Nous sommes loin de cette école qui cherche le secret de la vie dans les basses et obscures régions de la matière brute. C’est la flamme vitale elle-même qui sert de flambeau à la physiologie vitaliste pour découvrir le principe de la vie et la raison de ses attributs. C’est à sa lumière que nous allons observer ces caractères de spontanéité, d’unité, de finalité qui semblent autant d’illusions d’optique psychologique aux physiologistes mécanistes. Les deux vérités les plus solidement établies par la méthode expérimentale, c’est d’une part l’identité des élémens chimiques de la matière brute et de la matière vivante, d’autre part l’identité des conditions selon lesquelles se manifestent les phénomènes inorganiques et les phénomènes organiques. On a vu que tout le déterminisme de Claude Bernard est fondé sur cette dernière loi.
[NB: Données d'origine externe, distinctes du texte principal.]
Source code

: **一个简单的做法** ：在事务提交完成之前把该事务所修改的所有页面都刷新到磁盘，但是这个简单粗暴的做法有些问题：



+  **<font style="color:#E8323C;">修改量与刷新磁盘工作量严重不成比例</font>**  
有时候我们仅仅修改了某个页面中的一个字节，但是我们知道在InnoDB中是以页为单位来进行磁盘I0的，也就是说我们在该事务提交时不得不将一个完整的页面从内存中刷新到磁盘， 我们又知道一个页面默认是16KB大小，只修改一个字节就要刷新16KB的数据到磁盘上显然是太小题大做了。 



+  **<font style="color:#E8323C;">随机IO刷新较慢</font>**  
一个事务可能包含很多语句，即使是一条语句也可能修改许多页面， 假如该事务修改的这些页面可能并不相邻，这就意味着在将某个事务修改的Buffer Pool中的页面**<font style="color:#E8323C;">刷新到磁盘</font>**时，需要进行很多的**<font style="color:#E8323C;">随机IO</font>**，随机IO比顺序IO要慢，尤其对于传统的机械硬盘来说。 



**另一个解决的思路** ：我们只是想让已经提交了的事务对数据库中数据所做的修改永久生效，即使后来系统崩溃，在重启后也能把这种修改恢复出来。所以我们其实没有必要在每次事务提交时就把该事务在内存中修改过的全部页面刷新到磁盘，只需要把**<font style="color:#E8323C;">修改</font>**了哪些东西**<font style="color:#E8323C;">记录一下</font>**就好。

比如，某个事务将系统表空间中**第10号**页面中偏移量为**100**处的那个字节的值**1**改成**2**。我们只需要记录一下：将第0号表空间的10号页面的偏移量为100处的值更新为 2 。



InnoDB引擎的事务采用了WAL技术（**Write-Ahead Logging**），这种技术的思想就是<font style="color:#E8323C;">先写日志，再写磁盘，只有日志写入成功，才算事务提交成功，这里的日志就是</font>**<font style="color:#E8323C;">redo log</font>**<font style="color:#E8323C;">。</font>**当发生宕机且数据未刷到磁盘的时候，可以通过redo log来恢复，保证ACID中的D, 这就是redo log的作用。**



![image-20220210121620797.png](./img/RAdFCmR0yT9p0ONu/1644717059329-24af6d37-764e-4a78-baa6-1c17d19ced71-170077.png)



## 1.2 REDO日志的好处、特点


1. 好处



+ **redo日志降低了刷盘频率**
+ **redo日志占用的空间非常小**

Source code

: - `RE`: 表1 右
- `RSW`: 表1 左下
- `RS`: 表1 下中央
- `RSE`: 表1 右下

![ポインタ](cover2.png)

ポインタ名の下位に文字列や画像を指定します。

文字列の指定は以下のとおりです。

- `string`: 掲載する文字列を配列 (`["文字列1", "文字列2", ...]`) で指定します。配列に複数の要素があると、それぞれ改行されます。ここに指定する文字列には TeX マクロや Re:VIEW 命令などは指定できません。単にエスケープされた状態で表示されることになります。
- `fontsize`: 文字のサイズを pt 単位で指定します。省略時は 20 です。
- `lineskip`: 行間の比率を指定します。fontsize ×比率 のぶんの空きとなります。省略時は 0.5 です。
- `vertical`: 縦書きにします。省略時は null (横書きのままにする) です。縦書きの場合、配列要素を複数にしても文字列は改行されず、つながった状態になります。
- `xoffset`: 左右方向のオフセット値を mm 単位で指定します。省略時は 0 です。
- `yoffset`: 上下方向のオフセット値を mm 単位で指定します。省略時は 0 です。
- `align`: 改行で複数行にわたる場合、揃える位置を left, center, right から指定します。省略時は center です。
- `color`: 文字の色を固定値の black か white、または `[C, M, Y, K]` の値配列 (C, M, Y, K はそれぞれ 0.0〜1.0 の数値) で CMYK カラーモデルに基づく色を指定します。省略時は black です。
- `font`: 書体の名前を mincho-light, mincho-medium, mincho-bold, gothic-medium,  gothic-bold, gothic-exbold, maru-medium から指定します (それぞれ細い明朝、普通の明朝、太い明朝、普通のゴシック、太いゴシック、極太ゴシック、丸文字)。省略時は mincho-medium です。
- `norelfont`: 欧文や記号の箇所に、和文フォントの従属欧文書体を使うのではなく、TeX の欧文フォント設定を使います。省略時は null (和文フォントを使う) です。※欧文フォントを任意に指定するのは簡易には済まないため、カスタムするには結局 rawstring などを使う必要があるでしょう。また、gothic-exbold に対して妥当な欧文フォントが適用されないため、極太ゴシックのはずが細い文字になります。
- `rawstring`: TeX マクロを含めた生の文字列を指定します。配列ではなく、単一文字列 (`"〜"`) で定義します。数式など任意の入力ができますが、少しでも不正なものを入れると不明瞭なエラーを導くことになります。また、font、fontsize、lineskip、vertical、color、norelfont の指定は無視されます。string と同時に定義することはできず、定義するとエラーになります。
Or il n’est pas nécessaire de faire un grand effort d’analyse pour se convaincre que ce double résultat des recherches de la science ne prouve absolument rien en faveur de la thèse mécaniste. Quand on nous dit que l’organisme des êtres vivans n’est qu’un laboratoire où tout se passe en combinaisons et en compositions des élémens matériels primitifs, on oublie que ce laboratoire est habité par un hôte intime, le principe vital qui ne fait qu’un avec les élémens en fusion. Ici la combinaison chimique ne se fait pas toute seule ; elle s’opère sous l’action d’une cause qui en transforme les élémens de façon à en faire un produit

  1. La Science expérimentale, p. 193, 194.